Four Questions for Sharon Wood: UT’s First Female Dean of Engineering
As the Alcalde reported last month, Cockrell School of Engineering Dean Greg Fenves is moving on up to provost—leaving the Cockrell School with big shoes to fill.
Today the University announced that they will be filled, if only temporarily, by earthquake expert and department chair Sharon Wood.
Wood, who will serve as interim dean for a year while the school searches nationwide for a new dean, has already made UT history once as the first female chair of the Department of Civil, Architectural and Environmental Engineering. Now she will do it again on Oct. 1, when she officially becomes the first female dean of the Cockrell School.
What’s your first priority as interim dean?
Moving forward with the EERC [Engineering Education and Research Center]. There was a request in the Legislature this session for a TRB [tuition revenue bond], but it didn’t get funded.

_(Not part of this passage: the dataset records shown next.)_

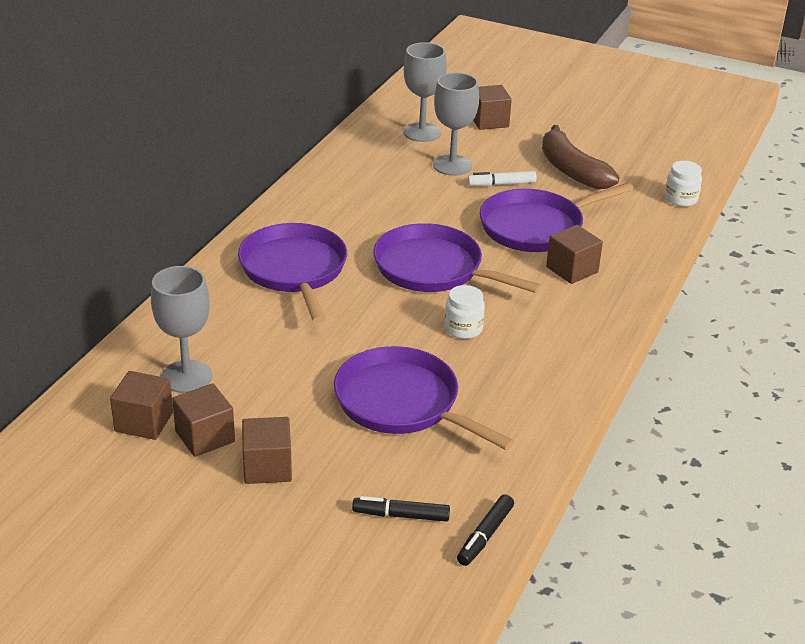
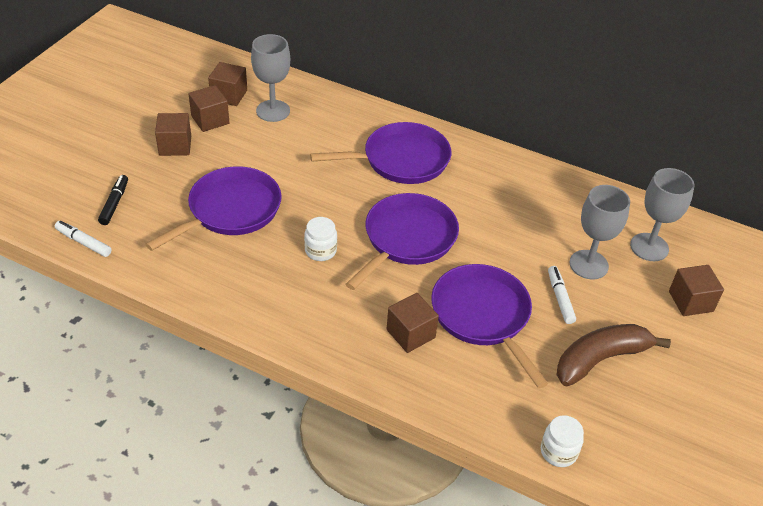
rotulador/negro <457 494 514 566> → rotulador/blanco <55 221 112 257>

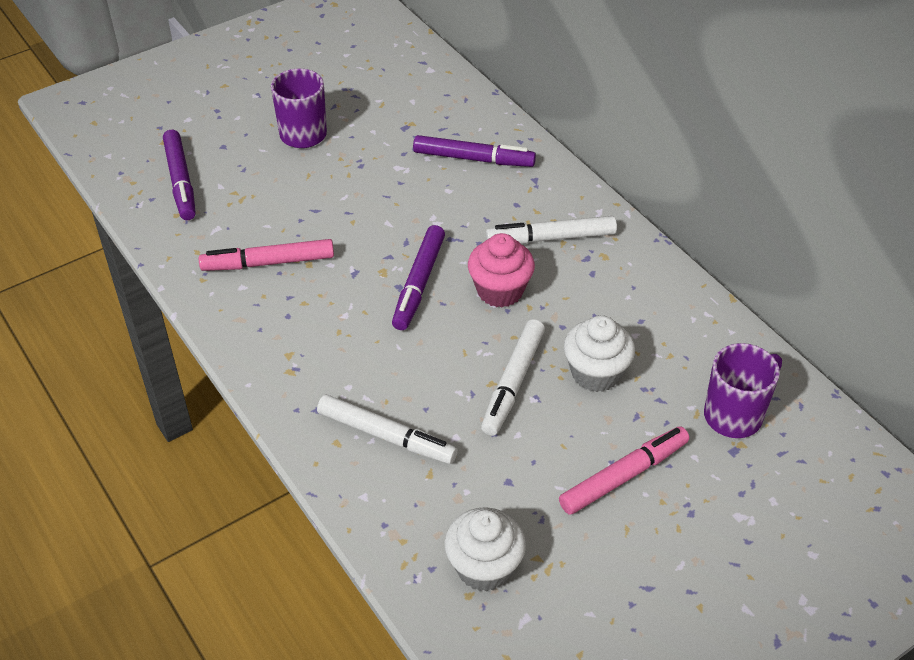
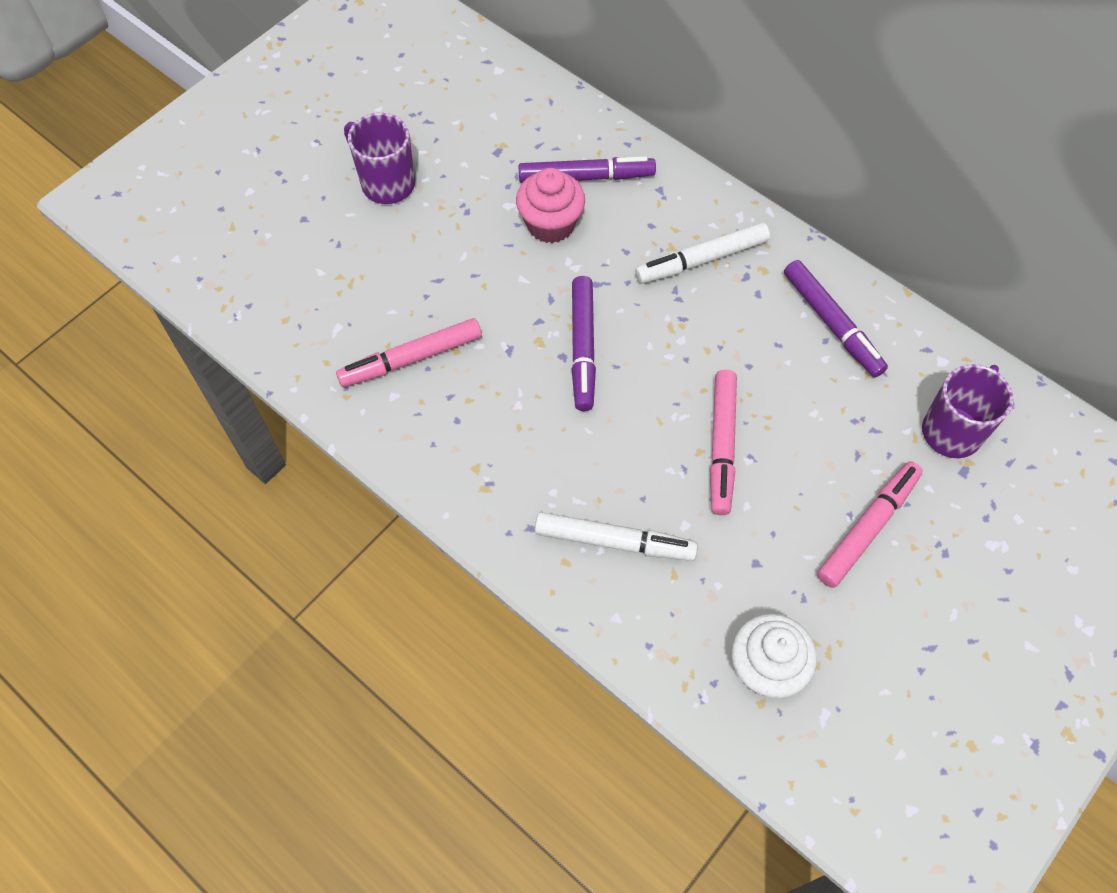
magdalena/rosa <468 233 535 308> → magdalena/rosa <516 168 585 243>, move
rotulador/blanco <481 319 545 436> → rotulador/rosa <710 370 737 515>
rotulador/morado <163 130 196 220> → rotulador/morado <784 260 888 377>, move
magdalena/blanco <564 315 635 392> → -

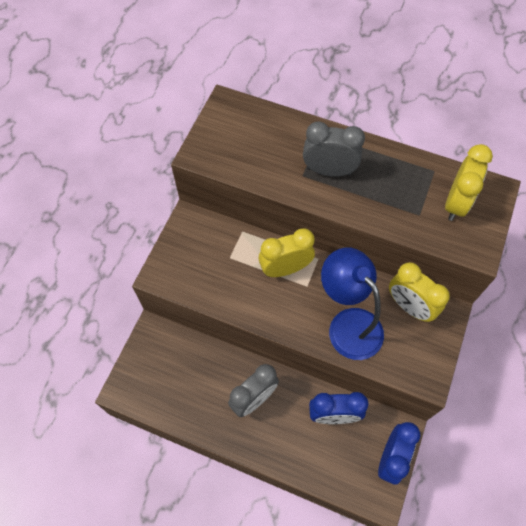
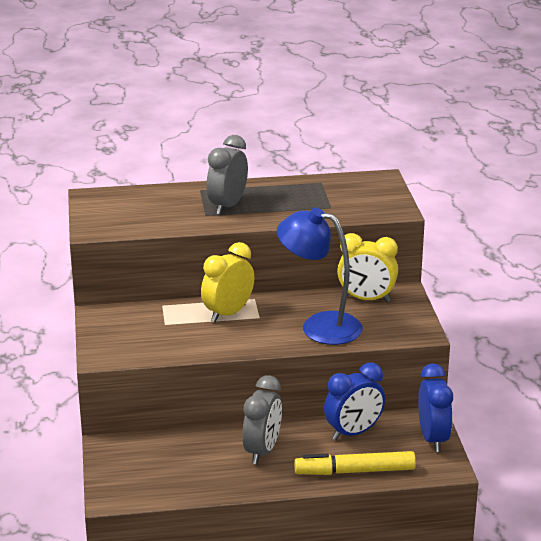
despertador/gris <303 122 365 177> → despertador/gris <207 135 248 215>, 45 degrees counterclockwise
- → rotulador/amarillo <294 451 416 475>
despertador/amarillo <445 144 493 221> → -

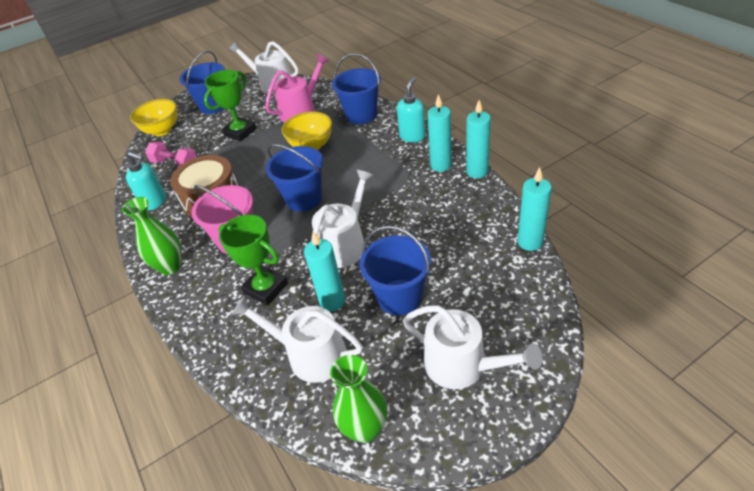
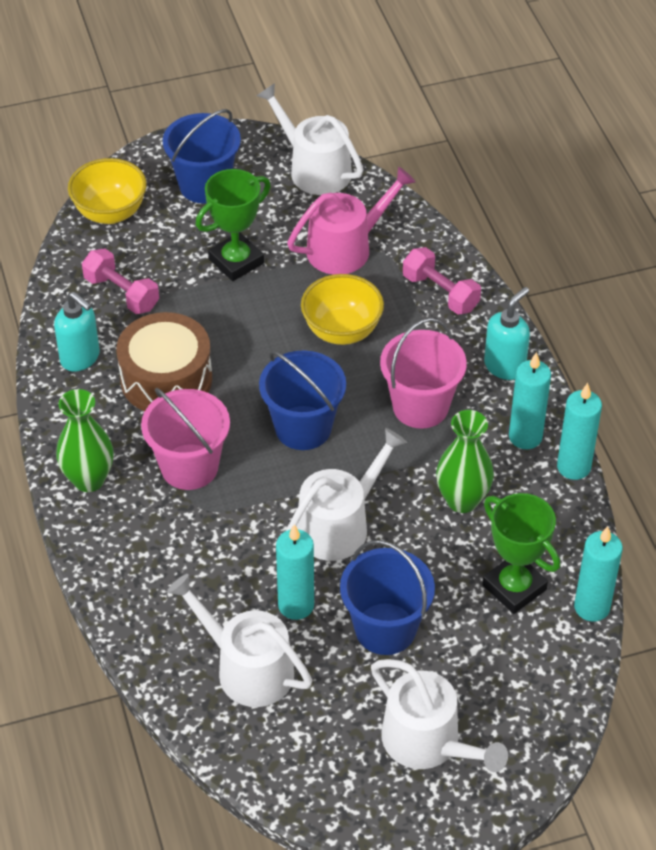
- → balde/rosa <380 318 467 429>
balde/azul <332 53 381 124> → mancuerna/rosa <403 247 481 315>
florero/verde <330 355 387 443> → florero/verde <436 410 494 513>, move
trofeo/verde <219 214 288 306> → trofeo/verde <482 493 560 614>, move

I will say I’m confident we’ll get it done. There’s a lot of planning and logistics ahead of us. The EERC is really crucial to the future of the Cockrell School.
Not all faculty members choose to step up in administration. Why did you do it?
A few years ago UT put out a gender equity task force report, and a lack of women in administrative positions was a key conclusion from that. So I view this as an opportunity. When I was a student, I had only one female professor in all my undergraduate and graduate education. Today our department is 20 percent female. It’s a slow process, but we are changing people’s expectations. I think it’s a lot easier for students to see themselves having successful engineering careers when they see more women in these positions.
Why did you become an engineer?
Well, I’m a fourth-generation civil engineer. My father, grandfather, and great-grandfather were all civil engineers. When I was about 8 years old, my dad took me to a construction site where he was working. I walked around with him and watched the building going up, and that was it—right then I decided I wanted to be an engineer.
Back then almost every single woman I met in engineering had gone into it because someone in her family was an engineer. Today many of my students choose engineering because they know it’s a strong career path.
What do you do for fun?
I ride my bicycle! This summer I biked across the Alps. It was the best vacation I’ve ever had.